His most “enjoyable” book, Front Row, was a dissection of Vogue high priestess Anna Wintour. “I loved that project,” he recalls. “It was a juicy, fascinating story.... Anna is a sharp, creative, sexy woman... [And] will always come out on top.’’
The publicity-mad, high-living Hiltons were next on his hit list. He went back to the roots of the dynasty, beginning with the notorious playboy, hotelier Conrad Hilton, and discovered they were all “tabloid train wrecks. It was a continuum of wild, tabloid lifestyles leading up to, guess who. The last one. Paris.”
So what did all his victims have in common? He pauses. “Their streak of extreme deviousness, which comes out in one way or another.” Martha Stewart was the most “fascinating.” Madoff, the most “despicable.”

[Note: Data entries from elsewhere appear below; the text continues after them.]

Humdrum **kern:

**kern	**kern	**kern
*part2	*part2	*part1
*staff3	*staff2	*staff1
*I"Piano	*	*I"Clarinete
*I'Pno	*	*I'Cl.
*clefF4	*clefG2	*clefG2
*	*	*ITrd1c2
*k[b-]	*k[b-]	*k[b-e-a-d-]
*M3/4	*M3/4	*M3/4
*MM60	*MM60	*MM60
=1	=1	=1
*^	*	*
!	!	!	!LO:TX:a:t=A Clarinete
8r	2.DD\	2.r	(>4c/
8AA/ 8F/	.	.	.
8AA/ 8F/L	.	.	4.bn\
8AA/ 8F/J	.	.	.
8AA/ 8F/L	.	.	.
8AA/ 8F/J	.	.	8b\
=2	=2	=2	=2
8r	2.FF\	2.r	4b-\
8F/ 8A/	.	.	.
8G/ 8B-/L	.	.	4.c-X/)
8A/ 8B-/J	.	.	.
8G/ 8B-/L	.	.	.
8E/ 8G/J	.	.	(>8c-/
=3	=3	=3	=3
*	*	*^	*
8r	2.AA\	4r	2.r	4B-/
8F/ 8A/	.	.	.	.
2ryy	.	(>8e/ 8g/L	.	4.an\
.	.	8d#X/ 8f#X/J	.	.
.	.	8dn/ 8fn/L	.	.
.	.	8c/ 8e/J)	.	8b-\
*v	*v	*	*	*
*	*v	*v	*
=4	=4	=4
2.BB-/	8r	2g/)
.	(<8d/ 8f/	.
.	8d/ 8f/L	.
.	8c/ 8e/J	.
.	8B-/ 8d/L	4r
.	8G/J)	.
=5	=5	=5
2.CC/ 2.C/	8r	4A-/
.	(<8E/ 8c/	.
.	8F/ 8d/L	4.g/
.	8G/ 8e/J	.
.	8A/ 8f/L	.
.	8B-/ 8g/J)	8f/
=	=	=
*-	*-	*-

In the ongoing scandal he singles out Ruth Madoff for special attention. “I think the most interesting character in the story—there’s still a lot to come out—is his wife, Ruth. A woman who has been with Bernie since they were kids in Queens, she’s worked with him, and been by his side for 50 years, was the mate of the man who committed the worst financial crime in history. There’s a lot of fascination with Ruth.” Also, he adds, “She’s smarter than he is.”
During his research of the imprisoned fraudster, he was most surprised by Madoff’s lack of intelligence. “Bernie was not a smart guy. All the people I interviewed never thought he could pull this off alone.... He was not the mastermind,” Oppenheimer insists.
“I don’t know. Maybe [he was] part of a criminal organization who could have conceived of this worldwide scam—not one guy who was lucky enough to get through Hofstra College. He was a moron… I think he’s taking the fall for some other very, very powerful people who masterminded this whole scheme.”
His next person of interest? “Someone in power and very well known. Maybe more than one person. I always keep a list of six or seven ideas.”
Sandra McElwaine is a Washington-based journalist. She has been a reporter for The Washington Star, The Baltimore Sun, a correspondent for CNN and People and Washington editor of Vogue and Cosmopolitan. She writes for The Washington Post, Time and Forbes.